I am writing this letter in response to a letter published Tuesday, Dec. 28, 1999. Carmen and Nancy DeCicco wrote about how disgusted they were with photos of young hunters and their kills and implored you to keep them out of the newspaper.
Young hunters should be proud to have their pictures in the paper with the animals they have hunted. Hunting takes a lot of dedication, patience and hard work.
It teaches hunters to match wits with and respect animals that are neither stupid nor helpless.
Wild animals have several protective measures that they employ against hunters. They can hide extremely well and they are much faster than a person. It's not easy to find an animal, which is why it's called hunting, and even if the hunter does (find the animal), it usually won't stand still for very long.
Hunting is an excellent activity to teach kids today. It is an activity that gets kids outdoors and enjoying nature rather than vegetating on the couch. It can give kids a focus, something to do that is more productive than hanging out in fast-food restaurant parking lots.

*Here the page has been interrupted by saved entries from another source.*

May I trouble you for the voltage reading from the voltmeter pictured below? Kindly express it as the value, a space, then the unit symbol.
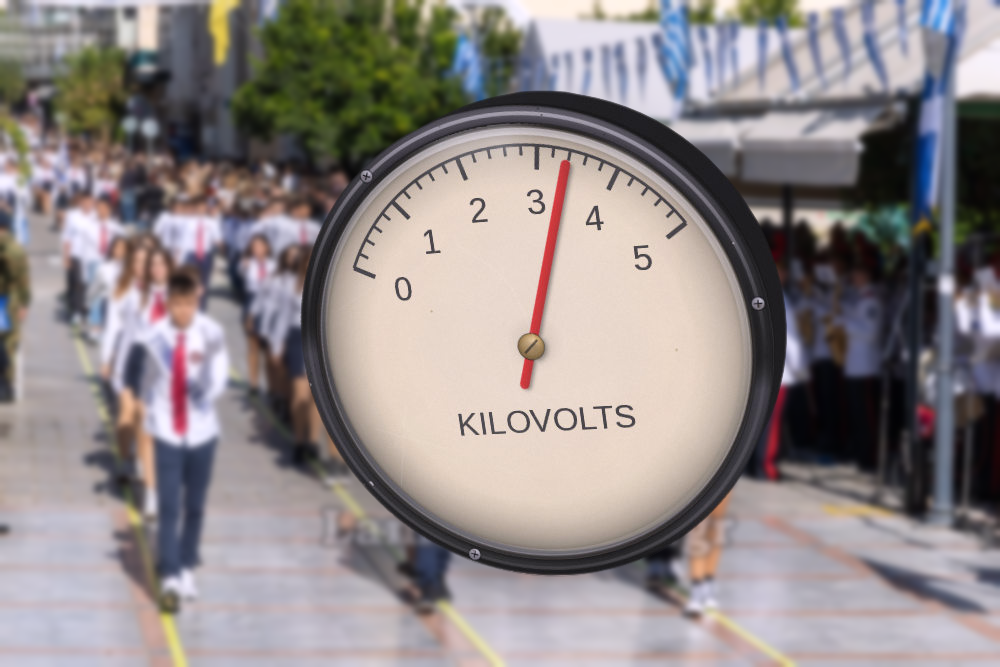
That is 3.4 kV
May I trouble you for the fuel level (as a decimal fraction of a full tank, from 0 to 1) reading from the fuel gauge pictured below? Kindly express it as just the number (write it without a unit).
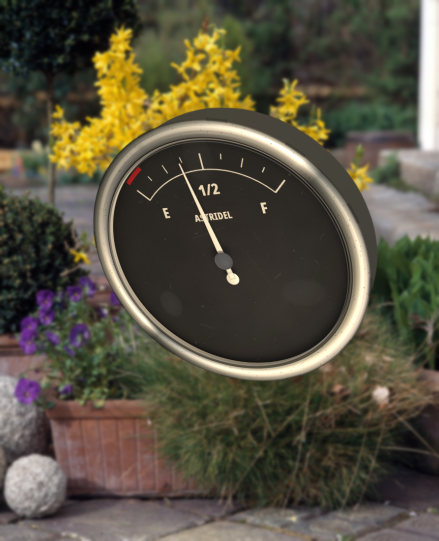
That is 0.375
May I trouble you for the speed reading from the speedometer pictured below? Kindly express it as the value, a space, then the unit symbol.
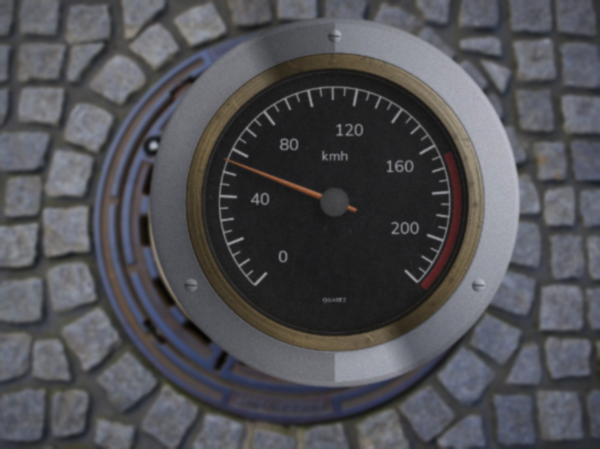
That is 55 km/h
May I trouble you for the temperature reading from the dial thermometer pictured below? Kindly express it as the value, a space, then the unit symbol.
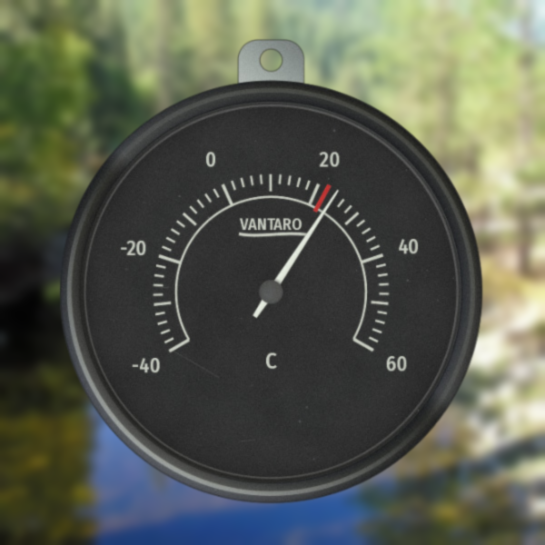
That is 24 °C
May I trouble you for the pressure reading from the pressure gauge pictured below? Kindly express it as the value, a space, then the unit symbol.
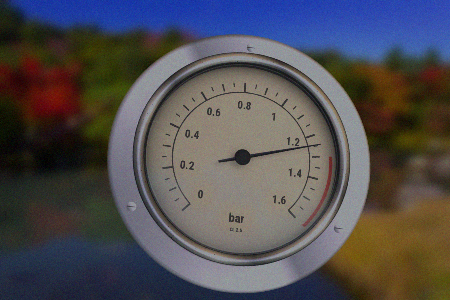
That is 1.25 bar
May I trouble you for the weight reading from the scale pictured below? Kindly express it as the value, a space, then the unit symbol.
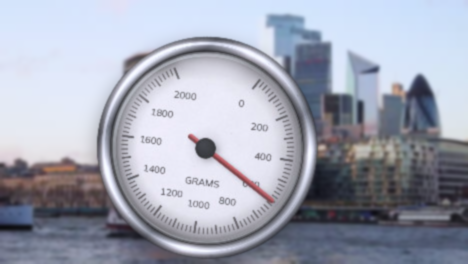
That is 600 g
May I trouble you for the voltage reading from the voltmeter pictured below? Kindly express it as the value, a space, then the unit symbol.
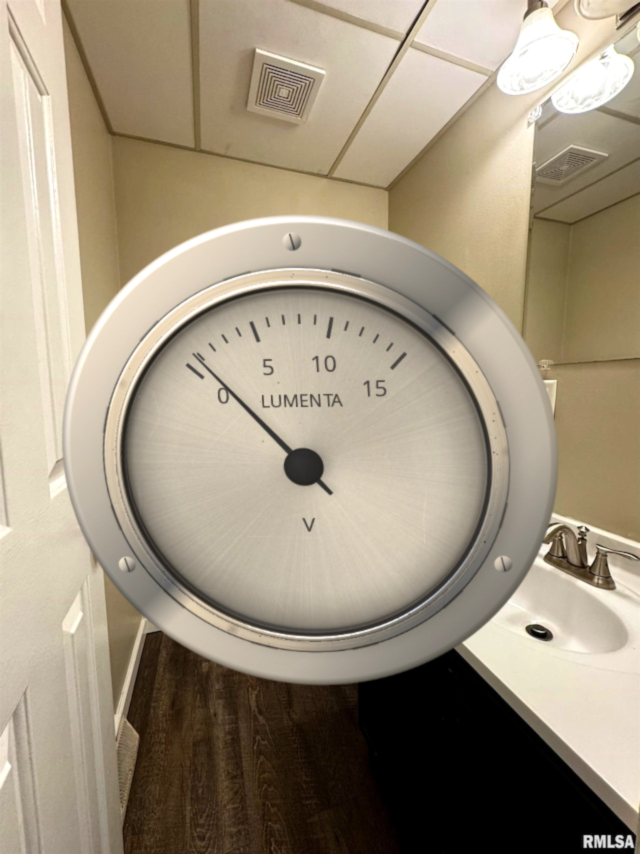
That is 1 V
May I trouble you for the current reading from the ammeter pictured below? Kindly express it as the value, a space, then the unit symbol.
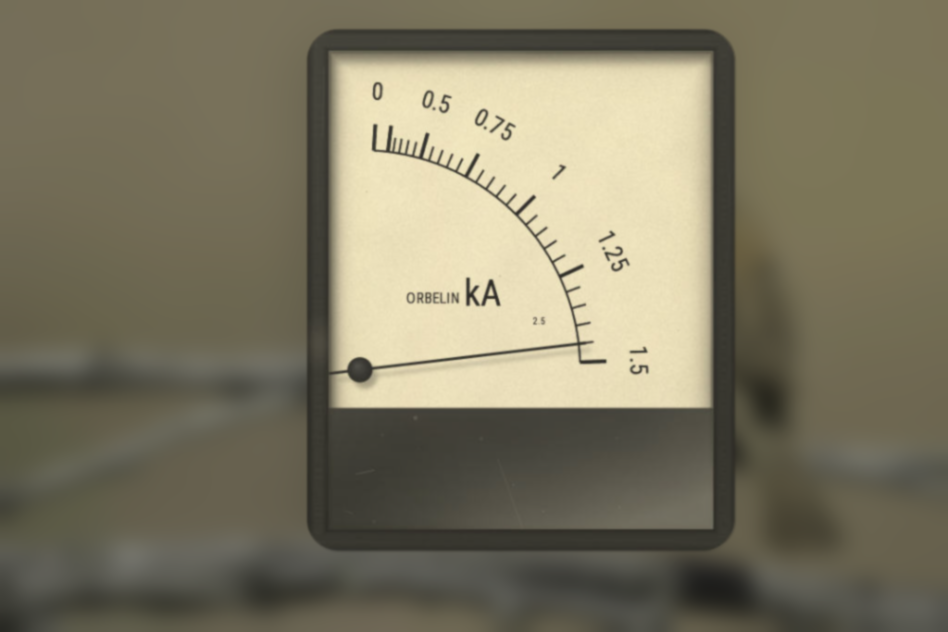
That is 1.45 kA
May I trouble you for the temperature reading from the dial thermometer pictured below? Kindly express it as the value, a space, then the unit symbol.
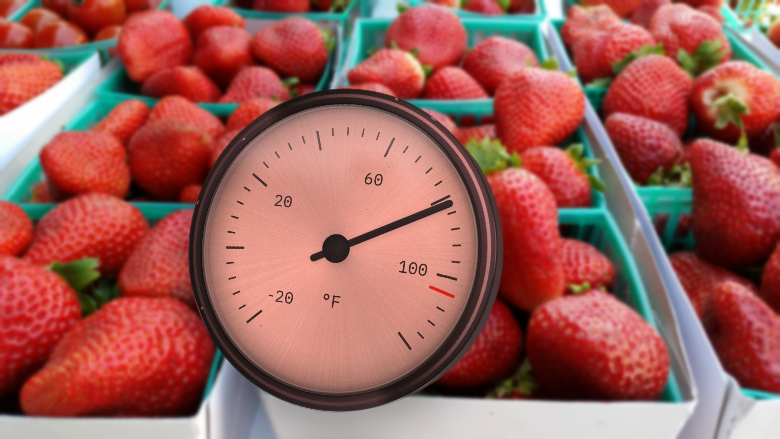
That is 82 °F
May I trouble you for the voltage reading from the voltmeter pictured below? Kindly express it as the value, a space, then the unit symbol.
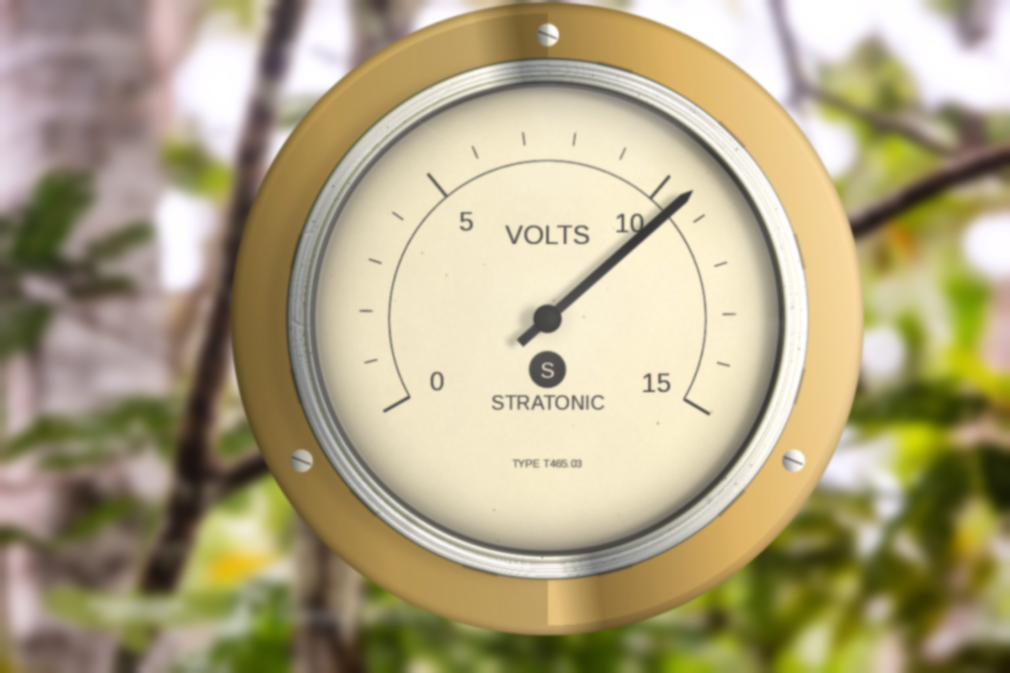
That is 10.5 V
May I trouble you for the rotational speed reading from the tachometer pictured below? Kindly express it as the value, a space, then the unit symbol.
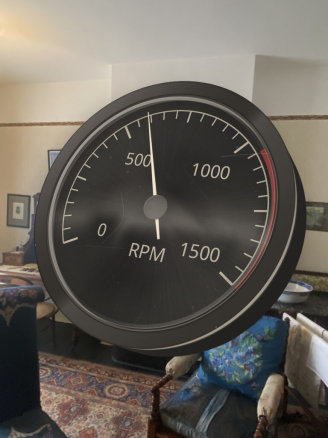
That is 600 rpm
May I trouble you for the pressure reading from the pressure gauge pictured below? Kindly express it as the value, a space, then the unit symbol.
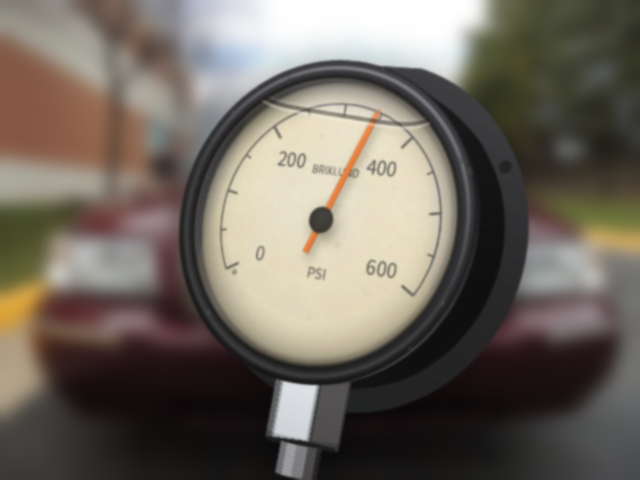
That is 350 psi
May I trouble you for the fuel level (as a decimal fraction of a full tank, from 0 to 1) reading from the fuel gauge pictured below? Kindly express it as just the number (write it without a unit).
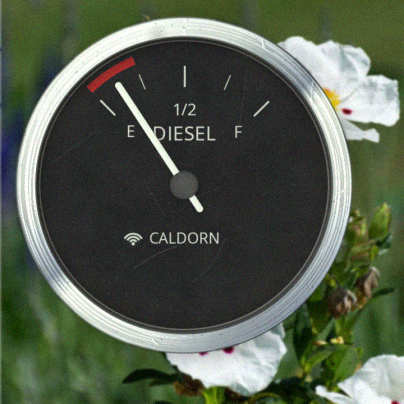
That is 0.125
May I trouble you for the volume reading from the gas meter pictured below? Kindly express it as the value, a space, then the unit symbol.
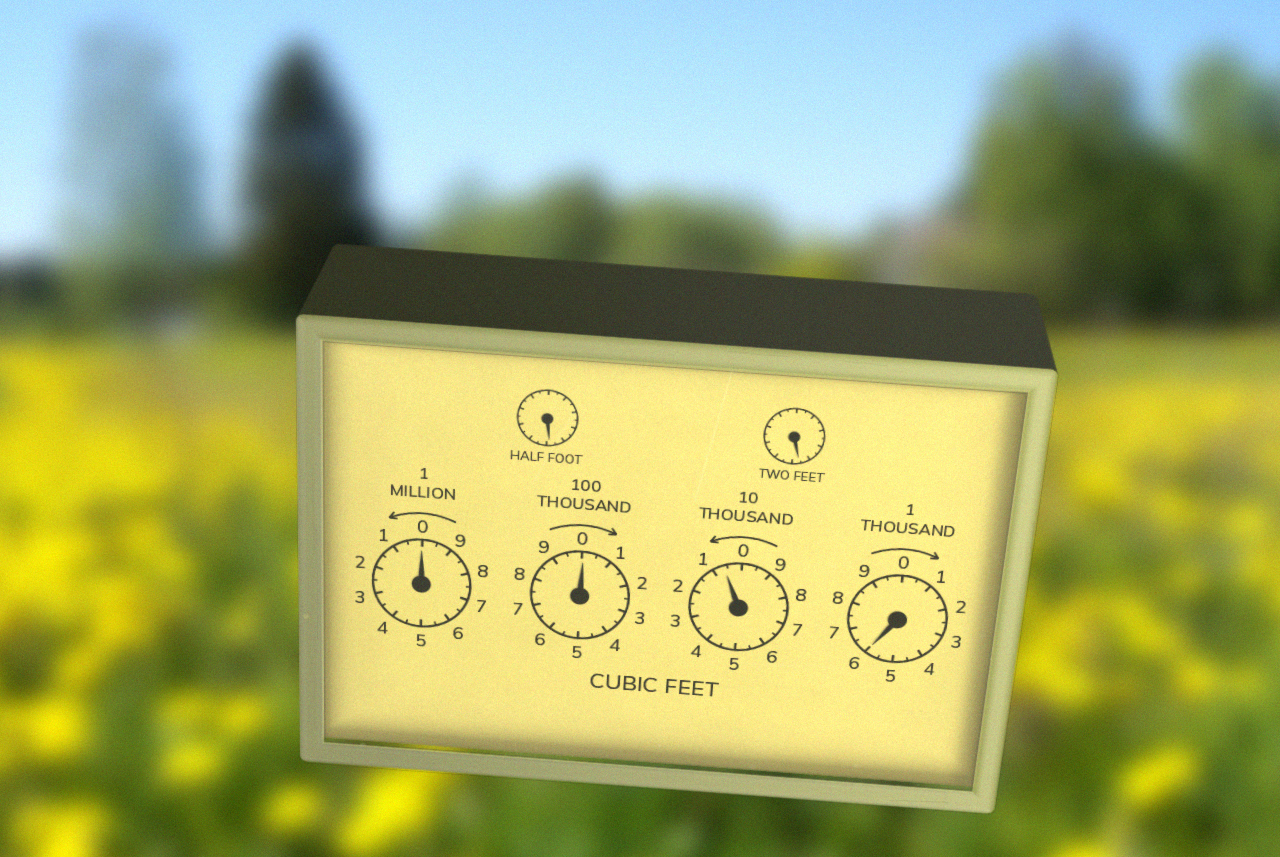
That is 600 ft³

The end result of hunting, if the hunter is very lucky, is food. Most hunters I know eat the animals they kill. The meat from wild game is not only healthier, but also less expensive than the hamburger that we buy at the grocery store. Do people not realize that the hamburger packaged up so nice at the store came from a cow that had no chance to run or hide before it was killed?
Humans have been predators for thousands of years, killing animals to eat. But hunting or killing animals in no way means that a person is disrespectful of life or is more inclined to kill another human being.
I enjoy hunting very much, not only for the chance it gives to get outside and for the excitement it brings, but also for the sustenance it can provide. With the high cost of food today, finding a way to feed your family less expensively is a major accomplishment.
Please continue to publish photos of hunters and their animals. It shows that kids are being taught important qualities -- patience, dedication, respect for animals and providing for their family.